§ **Selected passage**:
André was mostly brought up in Beaugency with his father’s sisters, his grandfather Edouard and his nanny. ‘What struck me most were the visits which my parents paid to me in their motor car. It was a Richard-Brasier [a short-lived model from the beginning of the century] and didn’t have to bear a number plate because it could not do more than thirty kilometres per hour … My parents used to carry with them a couple of bicycles “just in case.” As a matter of fact, on the first hundred-and-fifty kilometre trip to Beaugency the steering gear broke after fifty kilometres, at Étampes, and the car stopped inside a bakery. They stayed there overnight, used the cycles to visit the place and left the next day, the car having been repaired by the local blacksmith.’ 16 One may recall that at that time bicycles were almost as novel as automobiles. The pneumatic bicycle tyre was introduced by John Dunlop in 1888; this, combined with the improved safety bicycle, suddenly made bicycling a popular pastime.

Mirra Alfassa had paintings of hers accepted by the jury of the Salon de la Société Nationale des Beaux-Arts. This was then the foremost official art show in Paris, not to say in the world, in which no less than three thousand artists participated every time. Mirra’s paintings were exhibited in 1903, 1904 and 1905. Their names, as listed in the catalogues, were: Dans l’atelier and Salon (1903), Nature morte and Vestibule (1904), Bibelots and La console (1905).

§ **Recorded data**:

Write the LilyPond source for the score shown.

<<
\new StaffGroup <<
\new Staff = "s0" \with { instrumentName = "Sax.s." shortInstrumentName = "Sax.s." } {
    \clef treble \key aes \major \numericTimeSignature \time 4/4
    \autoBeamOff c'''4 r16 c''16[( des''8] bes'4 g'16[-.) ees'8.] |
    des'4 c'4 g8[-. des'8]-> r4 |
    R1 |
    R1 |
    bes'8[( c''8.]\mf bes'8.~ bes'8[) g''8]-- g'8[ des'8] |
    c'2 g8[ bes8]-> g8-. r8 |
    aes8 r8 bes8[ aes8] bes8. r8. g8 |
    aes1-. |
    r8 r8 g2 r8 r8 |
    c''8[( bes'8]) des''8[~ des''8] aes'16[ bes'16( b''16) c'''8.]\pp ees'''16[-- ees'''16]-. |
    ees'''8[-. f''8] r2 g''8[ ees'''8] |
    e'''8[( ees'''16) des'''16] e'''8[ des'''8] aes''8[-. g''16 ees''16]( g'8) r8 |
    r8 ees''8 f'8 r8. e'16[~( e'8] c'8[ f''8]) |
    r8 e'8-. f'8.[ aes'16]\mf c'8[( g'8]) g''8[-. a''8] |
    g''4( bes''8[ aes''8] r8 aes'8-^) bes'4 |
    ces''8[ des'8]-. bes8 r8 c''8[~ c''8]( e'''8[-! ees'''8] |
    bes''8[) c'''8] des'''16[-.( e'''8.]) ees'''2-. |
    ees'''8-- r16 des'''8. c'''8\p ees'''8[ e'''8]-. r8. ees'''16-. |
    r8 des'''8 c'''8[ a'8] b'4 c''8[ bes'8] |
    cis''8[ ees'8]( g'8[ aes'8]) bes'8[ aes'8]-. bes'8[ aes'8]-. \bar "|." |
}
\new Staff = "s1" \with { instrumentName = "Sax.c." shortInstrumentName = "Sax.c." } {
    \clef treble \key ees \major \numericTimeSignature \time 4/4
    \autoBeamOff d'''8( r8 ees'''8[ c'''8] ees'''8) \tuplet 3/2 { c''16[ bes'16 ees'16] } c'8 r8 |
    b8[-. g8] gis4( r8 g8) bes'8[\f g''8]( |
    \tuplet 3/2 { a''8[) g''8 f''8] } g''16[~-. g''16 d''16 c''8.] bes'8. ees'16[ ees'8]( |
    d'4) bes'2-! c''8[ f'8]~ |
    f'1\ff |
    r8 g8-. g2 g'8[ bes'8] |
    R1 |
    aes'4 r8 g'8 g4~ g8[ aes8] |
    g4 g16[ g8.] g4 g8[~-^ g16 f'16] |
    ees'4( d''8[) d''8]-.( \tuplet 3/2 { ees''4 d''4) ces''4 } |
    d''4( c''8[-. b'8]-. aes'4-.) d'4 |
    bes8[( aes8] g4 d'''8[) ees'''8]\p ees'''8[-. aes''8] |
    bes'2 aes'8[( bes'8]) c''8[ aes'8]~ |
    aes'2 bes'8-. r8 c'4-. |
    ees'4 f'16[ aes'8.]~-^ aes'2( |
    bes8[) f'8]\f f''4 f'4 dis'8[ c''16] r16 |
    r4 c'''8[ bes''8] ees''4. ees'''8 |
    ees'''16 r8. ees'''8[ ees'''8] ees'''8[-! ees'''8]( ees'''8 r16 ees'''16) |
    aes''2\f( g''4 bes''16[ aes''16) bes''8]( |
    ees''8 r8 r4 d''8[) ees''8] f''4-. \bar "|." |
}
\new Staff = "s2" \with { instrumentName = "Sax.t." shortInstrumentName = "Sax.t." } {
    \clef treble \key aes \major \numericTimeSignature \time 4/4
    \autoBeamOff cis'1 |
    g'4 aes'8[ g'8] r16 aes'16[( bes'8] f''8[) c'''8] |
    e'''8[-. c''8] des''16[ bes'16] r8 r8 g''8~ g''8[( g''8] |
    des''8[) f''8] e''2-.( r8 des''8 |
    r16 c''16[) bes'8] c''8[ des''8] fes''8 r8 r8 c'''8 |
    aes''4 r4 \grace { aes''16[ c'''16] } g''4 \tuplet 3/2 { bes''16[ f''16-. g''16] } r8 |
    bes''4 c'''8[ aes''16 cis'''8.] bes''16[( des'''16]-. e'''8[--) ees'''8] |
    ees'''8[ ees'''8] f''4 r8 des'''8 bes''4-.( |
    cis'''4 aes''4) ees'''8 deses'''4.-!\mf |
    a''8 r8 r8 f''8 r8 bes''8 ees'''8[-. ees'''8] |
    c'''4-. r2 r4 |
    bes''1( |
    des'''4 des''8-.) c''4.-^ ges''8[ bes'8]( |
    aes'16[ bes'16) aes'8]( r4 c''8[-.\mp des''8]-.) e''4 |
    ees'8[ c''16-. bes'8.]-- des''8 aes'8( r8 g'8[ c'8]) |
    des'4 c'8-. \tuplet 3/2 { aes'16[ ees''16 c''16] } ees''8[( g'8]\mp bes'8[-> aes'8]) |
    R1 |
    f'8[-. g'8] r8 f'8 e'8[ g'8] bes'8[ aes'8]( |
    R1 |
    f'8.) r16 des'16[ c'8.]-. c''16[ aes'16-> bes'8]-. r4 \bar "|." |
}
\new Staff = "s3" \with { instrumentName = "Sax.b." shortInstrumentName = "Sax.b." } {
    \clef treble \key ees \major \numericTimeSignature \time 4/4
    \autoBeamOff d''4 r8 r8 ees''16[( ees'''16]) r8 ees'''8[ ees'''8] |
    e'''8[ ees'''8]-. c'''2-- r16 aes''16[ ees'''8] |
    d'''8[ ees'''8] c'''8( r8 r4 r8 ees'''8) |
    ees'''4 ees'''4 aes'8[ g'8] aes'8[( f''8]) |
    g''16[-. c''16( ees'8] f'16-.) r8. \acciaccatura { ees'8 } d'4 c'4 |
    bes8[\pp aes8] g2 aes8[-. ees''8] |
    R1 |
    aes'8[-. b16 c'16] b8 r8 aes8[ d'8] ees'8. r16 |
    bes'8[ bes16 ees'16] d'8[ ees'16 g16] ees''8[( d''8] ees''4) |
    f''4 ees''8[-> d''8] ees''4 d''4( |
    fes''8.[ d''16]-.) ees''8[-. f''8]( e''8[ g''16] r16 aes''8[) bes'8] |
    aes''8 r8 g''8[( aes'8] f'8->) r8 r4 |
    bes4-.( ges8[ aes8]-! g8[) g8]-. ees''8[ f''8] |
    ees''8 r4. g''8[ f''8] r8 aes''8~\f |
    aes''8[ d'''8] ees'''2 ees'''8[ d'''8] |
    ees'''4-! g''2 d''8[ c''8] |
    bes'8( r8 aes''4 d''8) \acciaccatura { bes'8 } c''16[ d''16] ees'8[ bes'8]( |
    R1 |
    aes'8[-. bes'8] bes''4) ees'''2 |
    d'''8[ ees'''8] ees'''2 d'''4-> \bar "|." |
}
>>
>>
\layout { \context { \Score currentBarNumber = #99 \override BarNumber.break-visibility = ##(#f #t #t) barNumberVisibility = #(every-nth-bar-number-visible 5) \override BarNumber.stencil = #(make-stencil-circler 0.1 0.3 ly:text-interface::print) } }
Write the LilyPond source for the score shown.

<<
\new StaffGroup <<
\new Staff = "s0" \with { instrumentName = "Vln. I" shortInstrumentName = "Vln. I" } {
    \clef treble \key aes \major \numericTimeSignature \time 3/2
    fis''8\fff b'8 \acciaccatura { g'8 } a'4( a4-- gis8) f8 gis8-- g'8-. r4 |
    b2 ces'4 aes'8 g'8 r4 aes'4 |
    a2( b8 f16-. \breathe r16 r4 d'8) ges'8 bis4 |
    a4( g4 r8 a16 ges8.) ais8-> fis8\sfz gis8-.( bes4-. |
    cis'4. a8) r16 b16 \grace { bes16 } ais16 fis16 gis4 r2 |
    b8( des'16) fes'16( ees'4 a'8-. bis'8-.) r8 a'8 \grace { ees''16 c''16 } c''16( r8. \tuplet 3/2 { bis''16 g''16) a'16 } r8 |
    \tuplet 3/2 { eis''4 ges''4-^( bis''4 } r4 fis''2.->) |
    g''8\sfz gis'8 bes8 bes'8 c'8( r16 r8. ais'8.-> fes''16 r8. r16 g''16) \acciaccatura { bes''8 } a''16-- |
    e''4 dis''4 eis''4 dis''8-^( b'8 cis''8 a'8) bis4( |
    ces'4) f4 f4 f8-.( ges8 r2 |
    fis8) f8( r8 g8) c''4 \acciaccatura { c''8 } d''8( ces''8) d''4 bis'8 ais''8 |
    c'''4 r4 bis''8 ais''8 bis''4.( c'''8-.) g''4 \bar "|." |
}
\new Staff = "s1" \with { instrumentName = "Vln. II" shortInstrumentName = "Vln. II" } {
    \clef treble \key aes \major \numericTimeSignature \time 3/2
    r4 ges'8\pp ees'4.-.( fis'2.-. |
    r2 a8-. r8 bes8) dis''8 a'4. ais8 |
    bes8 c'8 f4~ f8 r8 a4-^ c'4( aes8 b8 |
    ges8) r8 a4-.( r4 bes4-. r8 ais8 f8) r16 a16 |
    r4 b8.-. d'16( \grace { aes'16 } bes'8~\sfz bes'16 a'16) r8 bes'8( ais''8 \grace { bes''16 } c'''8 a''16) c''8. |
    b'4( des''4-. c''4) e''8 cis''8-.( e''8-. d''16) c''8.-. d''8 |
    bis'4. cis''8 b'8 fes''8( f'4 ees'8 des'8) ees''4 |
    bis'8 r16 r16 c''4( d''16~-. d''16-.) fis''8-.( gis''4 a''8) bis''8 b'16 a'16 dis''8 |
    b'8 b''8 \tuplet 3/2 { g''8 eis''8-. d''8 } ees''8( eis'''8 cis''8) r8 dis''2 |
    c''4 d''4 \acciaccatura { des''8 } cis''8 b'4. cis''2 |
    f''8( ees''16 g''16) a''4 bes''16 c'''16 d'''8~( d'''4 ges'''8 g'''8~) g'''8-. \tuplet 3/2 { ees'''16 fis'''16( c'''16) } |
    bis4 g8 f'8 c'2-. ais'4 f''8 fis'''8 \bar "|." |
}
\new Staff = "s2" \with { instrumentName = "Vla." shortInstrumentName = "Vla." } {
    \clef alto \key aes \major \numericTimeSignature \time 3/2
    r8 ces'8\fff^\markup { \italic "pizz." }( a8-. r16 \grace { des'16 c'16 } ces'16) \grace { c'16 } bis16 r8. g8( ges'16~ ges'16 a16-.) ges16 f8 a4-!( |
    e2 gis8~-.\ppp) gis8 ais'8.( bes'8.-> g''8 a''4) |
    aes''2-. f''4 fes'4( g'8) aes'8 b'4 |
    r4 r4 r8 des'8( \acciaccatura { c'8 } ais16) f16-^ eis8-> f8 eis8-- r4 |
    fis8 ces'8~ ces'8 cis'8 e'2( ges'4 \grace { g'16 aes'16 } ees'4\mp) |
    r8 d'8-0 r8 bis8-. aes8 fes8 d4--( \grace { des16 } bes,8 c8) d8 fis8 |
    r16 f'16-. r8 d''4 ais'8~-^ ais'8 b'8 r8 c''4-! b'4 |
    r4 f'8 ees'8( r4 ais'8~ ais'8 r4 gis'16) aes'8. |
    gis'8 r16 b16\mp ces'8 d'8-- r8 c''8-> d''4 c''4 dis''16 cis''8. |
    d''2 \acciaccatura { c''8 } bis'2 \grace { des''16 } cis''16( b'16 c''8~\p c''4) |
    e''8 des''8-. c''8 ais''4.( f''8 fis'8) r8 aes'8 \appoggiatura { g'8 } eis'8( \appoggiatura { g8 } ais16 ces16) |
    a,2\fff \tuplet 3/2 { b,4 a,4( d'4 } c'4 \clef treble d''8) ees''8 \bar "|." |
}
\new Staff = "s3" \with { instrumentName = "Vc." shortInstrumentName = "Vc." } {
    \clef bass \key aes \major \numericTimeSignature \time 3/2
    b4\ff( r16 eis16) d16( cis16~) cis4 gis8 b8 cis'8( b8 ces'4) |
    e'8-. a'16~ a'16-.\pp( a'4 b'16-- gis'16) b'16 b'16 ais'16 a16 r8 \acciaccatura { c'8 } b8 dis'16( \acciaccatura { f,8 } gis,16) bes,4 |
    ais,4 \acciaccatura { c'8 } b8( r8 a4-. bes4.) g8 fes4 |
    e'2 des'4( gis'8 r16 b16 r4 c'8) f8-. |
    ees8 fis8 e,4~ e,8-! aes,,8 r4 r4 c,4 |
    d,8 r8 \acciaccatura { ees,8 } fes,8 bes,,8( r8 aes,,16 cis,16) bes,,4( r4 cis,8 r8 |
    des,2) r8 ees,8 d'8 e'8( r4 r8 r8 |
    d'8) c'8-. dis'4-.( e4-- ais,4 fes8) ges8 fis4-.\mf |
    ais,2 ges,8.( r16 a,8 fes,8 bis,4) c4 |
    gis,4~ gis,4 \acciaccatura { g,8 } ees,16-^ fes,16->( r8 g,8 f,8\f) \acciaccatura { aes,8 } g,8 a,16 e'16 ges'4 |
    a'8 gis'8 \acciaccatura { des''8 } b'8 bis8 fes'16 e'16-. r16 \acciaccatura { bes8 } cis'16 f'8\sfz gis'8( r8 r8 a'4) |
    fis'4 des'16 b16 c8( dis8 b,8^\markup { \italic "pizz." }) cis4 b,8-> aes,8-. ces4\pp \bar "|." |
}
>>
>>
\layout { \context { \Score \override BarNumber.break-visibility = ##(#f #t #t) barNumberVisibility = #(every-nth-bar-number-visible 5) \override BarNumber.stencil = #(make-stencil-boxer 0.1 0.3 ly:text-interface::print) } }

§ **Instructions**:
1. According to the biographical passage, in which years were Mirra Alfassa's paintings exhibited at the Salon de la Société Nationale des Beaux-Arts?
2. Return each line of the entries that contains the string "number", matching case exactly.
The biographical passage and the entries are unrelated material.

§ **Worked solutions**:
1. 1903, 1904 and 1905.

2.
\layout { \context { \Score currentBarNumber = #99 \override BarNumber.break-visibility = ##(#f #t #t) barNumberVisibility = #(every-nth-bar-number-visible 5) \override BarNumber.stencil = #(make-stencil-circler 0.1 0.3 ly:text-interface::print) } }
\layout { \context { \Score \override BarNumber.break-visibility = ##(#f #t #t) barNumberVisibility = #(every-nth-bar-number-visible 5) \override BarNumber.stencil = #(make-stencil-boxer 0.1 0.3 ly:text-interface::print) } }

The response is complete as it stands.